- Opening Delimiter -

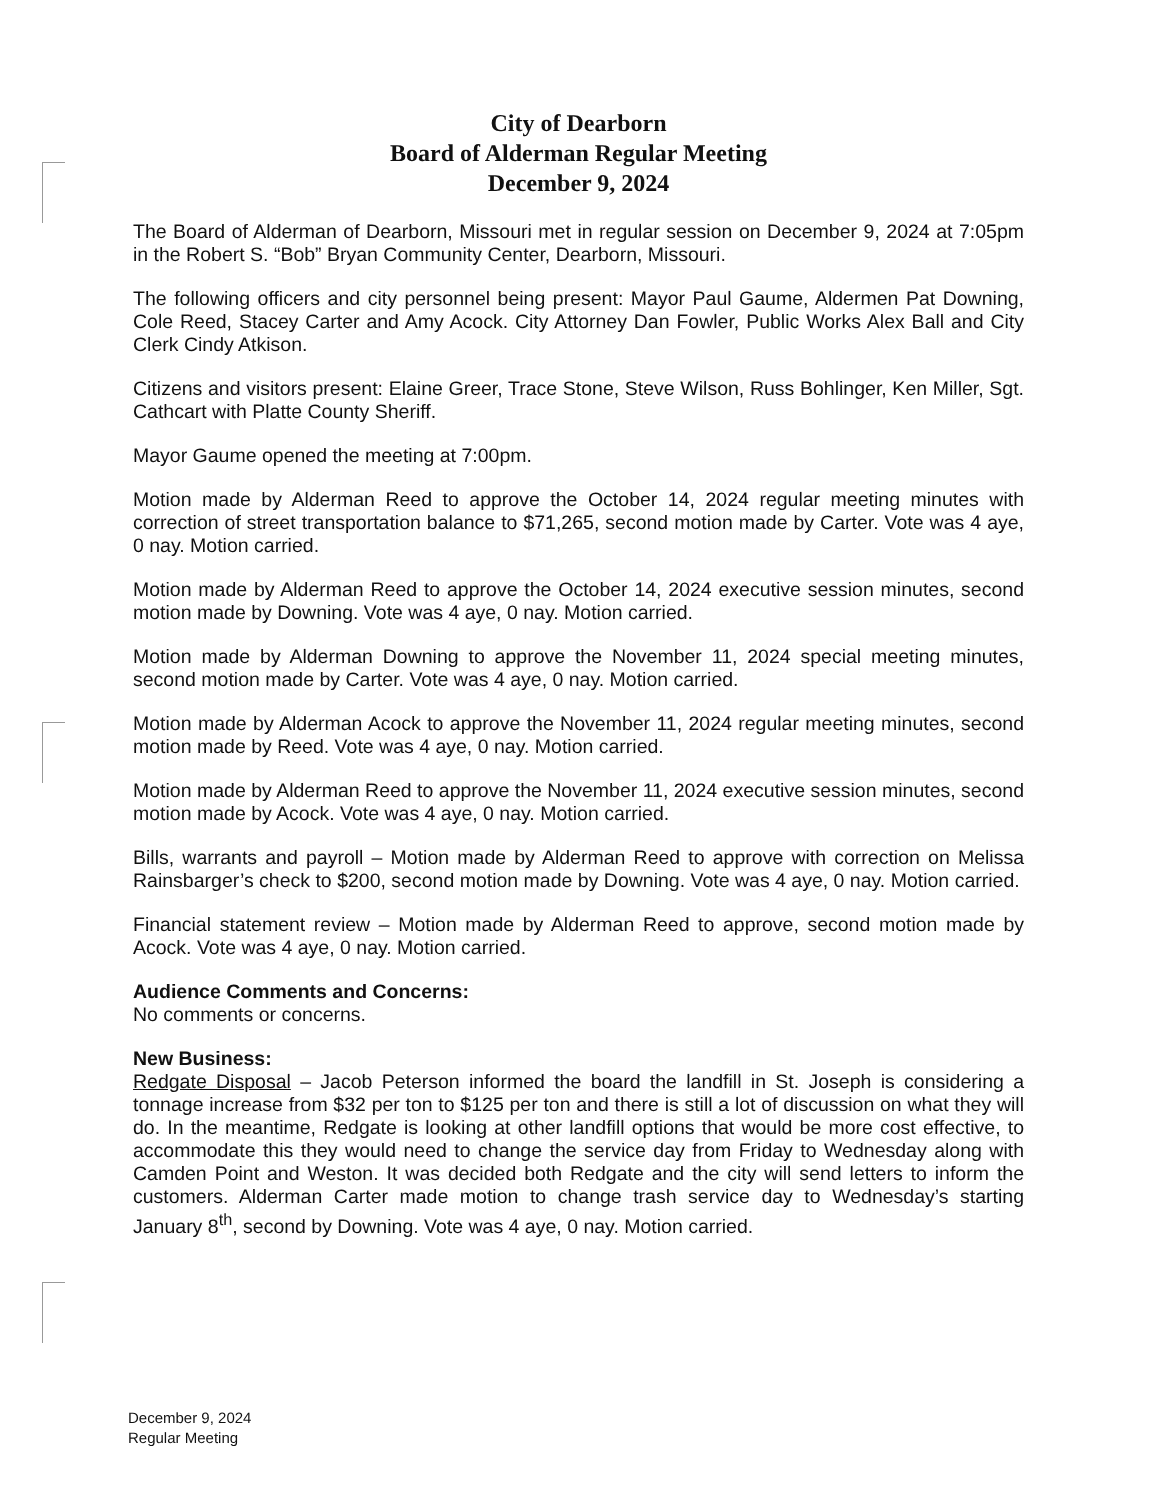City of Dearborn
Board of Alderman Regular Meeting
December 9, 2024
The Board of Alderman of Dearborn, Missouri met in regular session on December 9, 2024 at 7:05pm in the Robert S. “Bob” Bryan Community Center, Dearborn, Missouri.
The following officers and city personnel being present: Mayor Paul Gaume, Aldermen Pat Downing, Cole Reed, Stacey Carter and Amy Acock. City Attorney Dan Fowler, Public Works Alex Ball and City Clerk Cindy Atkison.
Citizens and visitors present: Elaine Greer, Trace Stone, Steve Wilson, Russ Bohlinger, Ken Miller, Sgt. Cathcart with Platte County Sheriff.
Mayor Gaume opened the meeting at 7:00pm.
Motion made by Alderman Reed to approve the October 14, 2024 regular meeting minutes with correction of street transportation balance to $71,265, second motion made by Carter. Vote was 4 aye, 0 nay. Motion carried.
Motion made by Alderman Reed to approve the October 14, 2024 executive session minutes, second motion made by Downing. Vote was 4 aye, 0 nay. Motion carried.
Motion made by Alderman Downing to approve the November 11, 2024 special meeting minutes, second motion made by Carter. Vote was 4 aye, 0 nay. Motion carried.
Motion made by Alderman Acock to approve the November 11, 2024 regular meeting minutes, second motion made by Reed. Vote was 4 aye, 0 nay. Motion carried.
Motion made by Alderman Reed to approve the November 11, 2024 executive session minutes, second motion made by Acock. Vote was 4 aye, 0 nay. Motion carried.
Bills, warrants and payroll – Motion made by Alderman Reed to approve with correction on Melissa Rainsbarger’s check to $200, second motion made by Downing. Vote was 4 aye, 0 nay. Motion carried.
Financial statement review – Motion made by Alderman Reed to approve, second motion made by Acock. Vote was 4 aye, 0 nay. Motion carried.
Audience Comments and Concerns:
No comments or concerns.
New Business:
Redgate Disposal – Jacob Peterson informed the board the landfill in St. Joseph is considering a tonnage increase from $32 per ton to $125 per ton and there is still a lot of discussion on what they will do. In the meantime, Redgate is looking at other landfill options that would be more cost effective, to accommodate this they would need to change the service day from Friday to Wednesday along with Camden Point and Weston. It was decided both Redgate and the city will send letters to inform the customers. Alderman Carter made motion to change trash service day to Wednesday’s starting January 8<sup>th</sup>, second by Downing. Vote was 4 aye, 0 nay. Motion carried.
December 9, 2024
Regular Meeting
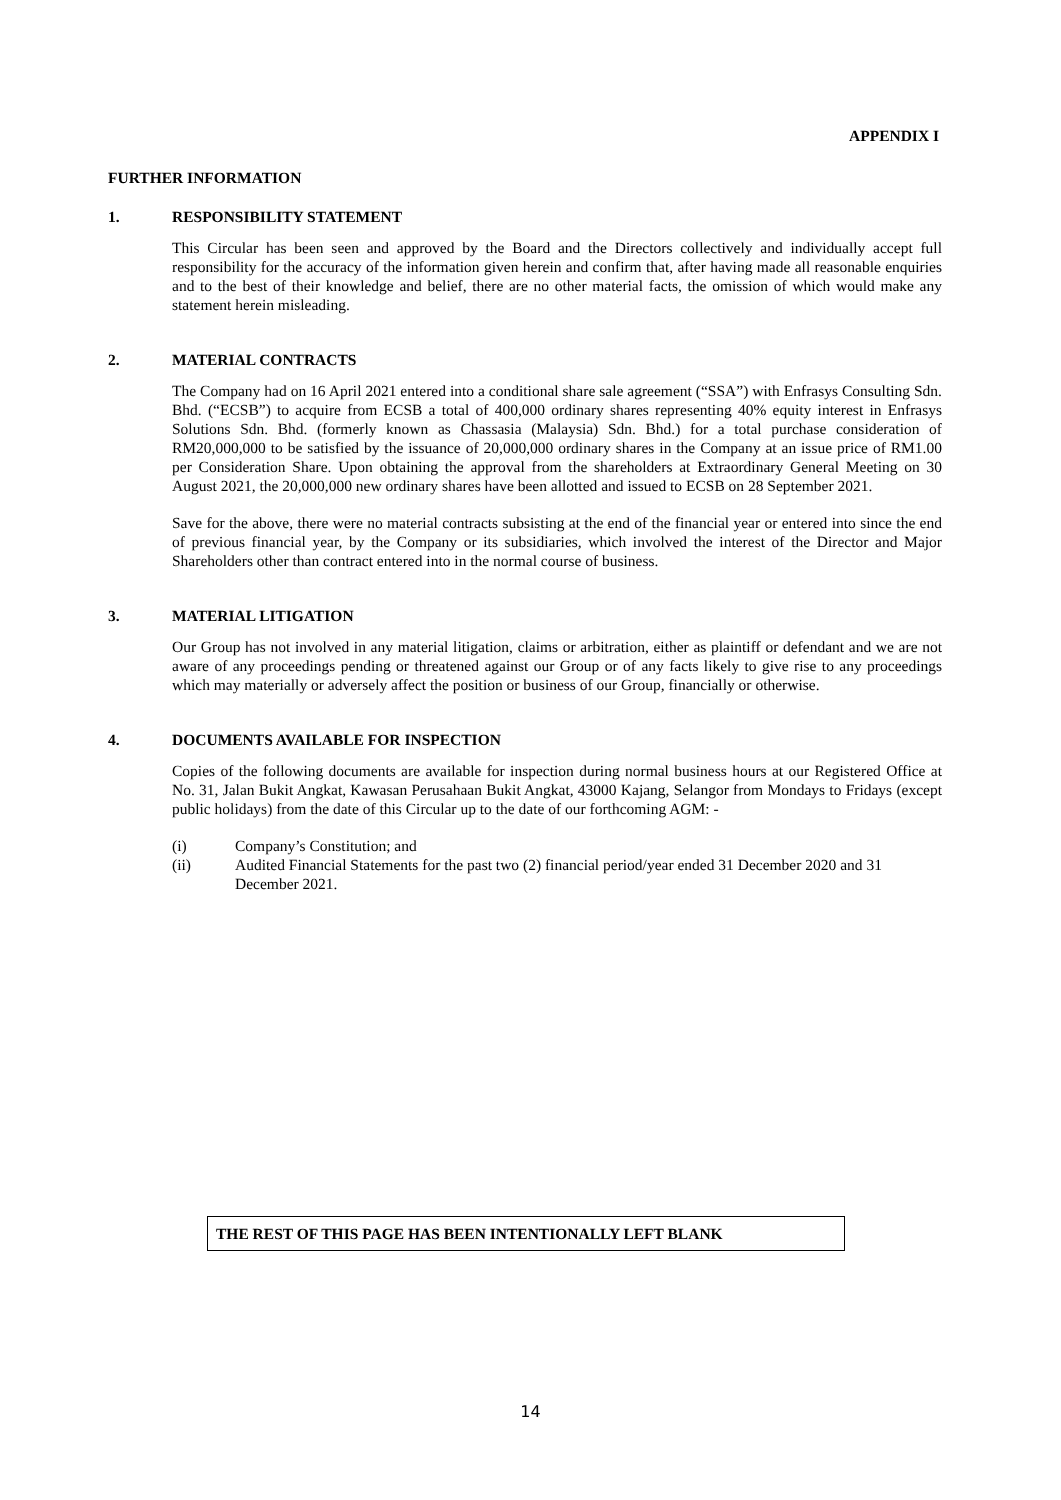APPENDIX I
FURTHER INFORMATION
1. RESPONSIBILITY STATEMENT
This Circular has been seen and approved by the Board and the Directors collectively and individually accept full responsibility for the accuracy of the information given herein and confirm that, after having made all reasonable enquiries and to the best of their knowledge and belief, there are no other material facts, the omission of which would make any statement herein misleading.
2. MATERIAL CONTRACTS
The Company had on 16 April 2021 entered into a conditional share sale agreement (“SSA”) with Enfrasys Consulting Sdn. Bhd. (“ECSB”) to acquire from ECSB a total of 400,000 ordinary shares representing 40% equity interest in Enfrasys Solutions Sdn. Bhd. (formerly known as Chassasia (Malaysia) Sdn. Bhd.) for a total purchase consideration of RM20,000,000 to be satisfied by the issuance of 20,000,000 ordinary shares in the Company at an issue price of RM1.00 per Consideration Share. Upon obtaining the approval from the shareholders at Extraordinary General Meeting on 30 August 2021, the 20,000,000 new ordinary shares have been allotted and issued to ECSB on 28 September 2021.
Save for the above, there were no material contracts subsisting at the end of the financial year or entered into since the end of previous financial year, by the Company or its subsidiaries, which involved the interest of the Director and Major Shareholders other than contract entered into in the normal course of business.
3. MATERIAL LITIGATION
Our Group has not involved in any material litigation, claims or arbitration, either as plaintiff or defendant and we are not aware of any proceedings pending or threatened against our Group or of any facts likely to give rise to any proceedings which may materially or adversely affect the position or business of our Group, financially or otherwise.
4. DOCUMENTS AVAILABLE FOR INSPECTION
Copies of the following documents are available for inspection during normal business hours at our Registered Office at No. 31, Jalan Bukit Angkat, Kawasan Perusahaan Bukit Angkat, 43000 Kajang, Selangor from Mondays to Fridays (except public holidays) from the date of this Circular up to the date of our forthcoming AGM: -
(i) Company’s Constitution; and
(ii) Audited Financial Statements for the past two (2) financial period/year ended 31 December 2020 and 31 December 2021.
THE REST OF THIS PAGE HAS BEEN INTENTIONALLY LEFT BLANK
14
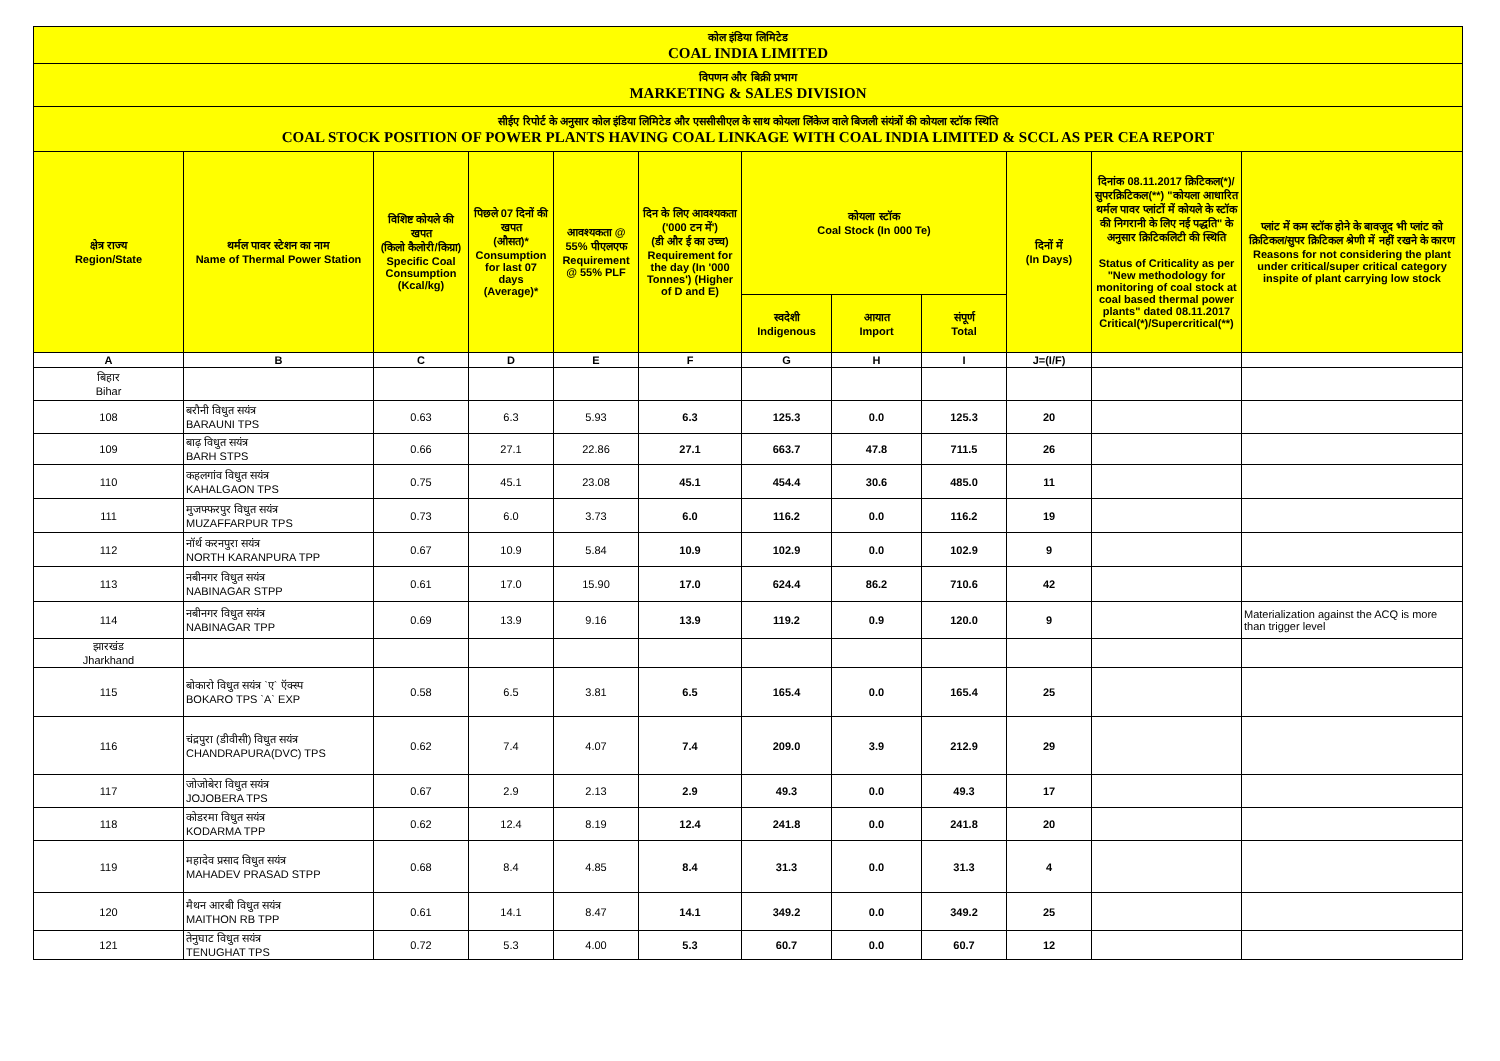| कोल इंडिया लिमिटेड COAL INDIA LIMITED | | | | | | | | | | | |
| विपणन और बिक्री प्रभाग MARKETING & SALES DIVISION | | | | | | | | | | | |
| सीईए रिपोर्ट के अनुसार कोल इंडिया लिमिटेड और एससीसीएल के साथ कोयला लिंकेज वाले बिजली संयंत्रों की कोयला स्टॉक स्थिति COAL STOCK POSITION OF POWER PLANTS HAVING COAL LINKAGE WITH COAL INDIA LIMITED & SCCL AS PER CEA REPORT | | | | | | | | | | | |
| क्षेत्र राज्य Region/State | थर्मल पावर स्टेशन का नाम Name of Thermal Power Station | विशिष्ट कोयले की खपत (किलो कैलोरी/किग्रा) Specific Coal Consumption (Kcal/kg) | पिछले 07 दिनों की खपत (औसत)* Consumption for last 07 days (Average)* | आवश्यकता @ 55% पीएलएफ Requirement @ 55% PLF | दिन के लिए आवश्यकता ('000 टन में') (डी और ई का उच्च) Requirement for the day (In '000 Tonnes') (Higher of D and E) | कोयला स्टॉक Coal Stock (In 000 Te) | | | दिनों में (In Days) | दिनांक 08.11.2017 क्रिटिकल(*)/सुपरक्रिटिकल(**) "कोयला आधारित थर्मल पावर प्लांटों में कोयले के स्टॉक की निगरानी के लिए नई पद्धति" के अनुसार क्रिटिकलिटी की स्थिति Status of Criticality as per "New methodology for monitoring of coal stock at coal based thermal power plants" dated 08.11.2017 Critical(*)/Supercritical(**) | प्लांट में कम स्टॉक होने के बावजूद भी प्लांट को क्रिटिकल/सुपर क्रिटिकल श्रेणी में नहीं रखने के कारण Reasons for not considering the plant under critical/super critical category inspite of plant carrying low stock |
| | | | | | | स्वदेशी Indigenous | आयात Import | संपूर्ण Total | | | |
| A | B | C | D | E | F | G | H | I | J=(I/F) | | |
| बिहार Bihar | | | | | | | | | | | |
| 108 | बरौनी विधुत सयंत्र BARAUNI TPS | 0.63 | 6.3 | 5.93 | 6.3 | 125.3 | 0.0 | 125.3 | 20 | | |
| 109 | बाढ़ विधुत सयंत्र BARH STPS | 0.66 | 27.1 | 22.86 | 27.1 | 663.7 | 47.8 | 711.5 | 26 | | |
| 110 | कहलगांव विधुत सयंत्र KAHALGAON TPS | 0.75 | 45.1 | 23.08 | 45.1 | 454.4 | 30.6 | 485.0 | 11 | | |
| 111 | मुजफ्फरपुर विधुत सयंत्र MUZAFFARPUR TPS | 0.73 | 6.0 | 3.73 | 6.0 | 116.2 | 0.0 | 116.2 | 19 | | |
| 112 | नॉर्थ करनपुरा सयंत्र NORTH KARANPURA TPP | 0.67 | 10.9 | 5.84 | 10.9 | 102.9 | 0.0 | 102.9 | 9 | | |
| 113 | नबीनगर विधुत सयंत्र NABINAGAR STPP | 0.61 | 17.0 | 15.90 | 17.0 | 624.4 | 86.2 | 710.6 | 42 | | |
| 114 | नबीनगर विधुत सयंत्र NABINAGAR TPP | 0.69 | 13.9 | 9.16 | 13.9 | 119.2 | 0.9 | 120.0 | 9 | | Materialization against the ACQ is more than trigger level |
| झारखंड Jharkhand | | | | | | | | | | | |
| 115 | बोकारो विधुत सयंत्र `ए` ऍक्स्प BOKARO TPS `A` EXP | 0.58 | 6.5 | 3.81 | 6.5 | 165.4 | 0.0 | 165.4 | 25 | | |
| 116 | चंद्रपुरा (डीवीसी) विधुत सयंत्र CHANDRAPURA(DVC) TPS | 0.62 | 7.4 | 4.07 | 7.4 | 209.0 | 3.9 | 212.9 | 29 | | |
| 117 | जोजोबेरा विधुत सयंत्र JOJOBERA TPS | 0.67 | 2.9 | 2.13 | 2.9 | 49.3 | 0.0 | 49.3 | 17 | | |
| 118 | कोडरमा विधुत सयंत्र KODARMA TPP | 0.62 | 12.4 | 8.19 | 12.4 | 241.8 | 0.0 | 241.8 | 20 | | |
| 119 | महादेव प्रसाद विधुत सयंत्र MAHADEV PRASAD STPP | 0.68 | 8.4 | 4.85 | 8.4 | 31.3 | 0.0 | 31.3 | 4 | | |
| 120 | मैथन आरबी विधुत सयंत्र MAITHON RB TPP | 0.61 | 14.1 | 8.47 | 14.1 | 349.2 | 0.0 | 349.2 | 25 | | |
| 121 | तेनुघाट विधुत सयंत्र TENUGHAT TPS | 0.72 | 5.3 | 4.00 | 5.3 | 60.7 | 0.0 | 60.7 | 12 | | |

- Closing Delimiter -

Exercise aim: A faithful copy is required of the lines from the one with "0.0 | 31.3 | 4 | | |" through the last line of the data; please add nothing.

Worked solution:
| 119 | महादेव प्रसाद विधुत सयंत्र MAHADEV PRASAD STPP | 0.68 | 8.4 | 4.85 | 8.4 | 31.3 | 0.0 | 31.3 | 4 | | |
| 120 | मैथन आरबी विधुत सयंत्र MAITHON RB TPP | 0.61 | 14.1 | 8.47 | 14.1 | 349.2 | 0.0 | 349.2 | 25 | | |
| 121 | तेनुघाट विधुत सयंत्र TENUGHAT TPS | 0.72 | 5.3 | 4.00 | 5.3 | 60.7 | 0.0 | 60.7 | 12 | | |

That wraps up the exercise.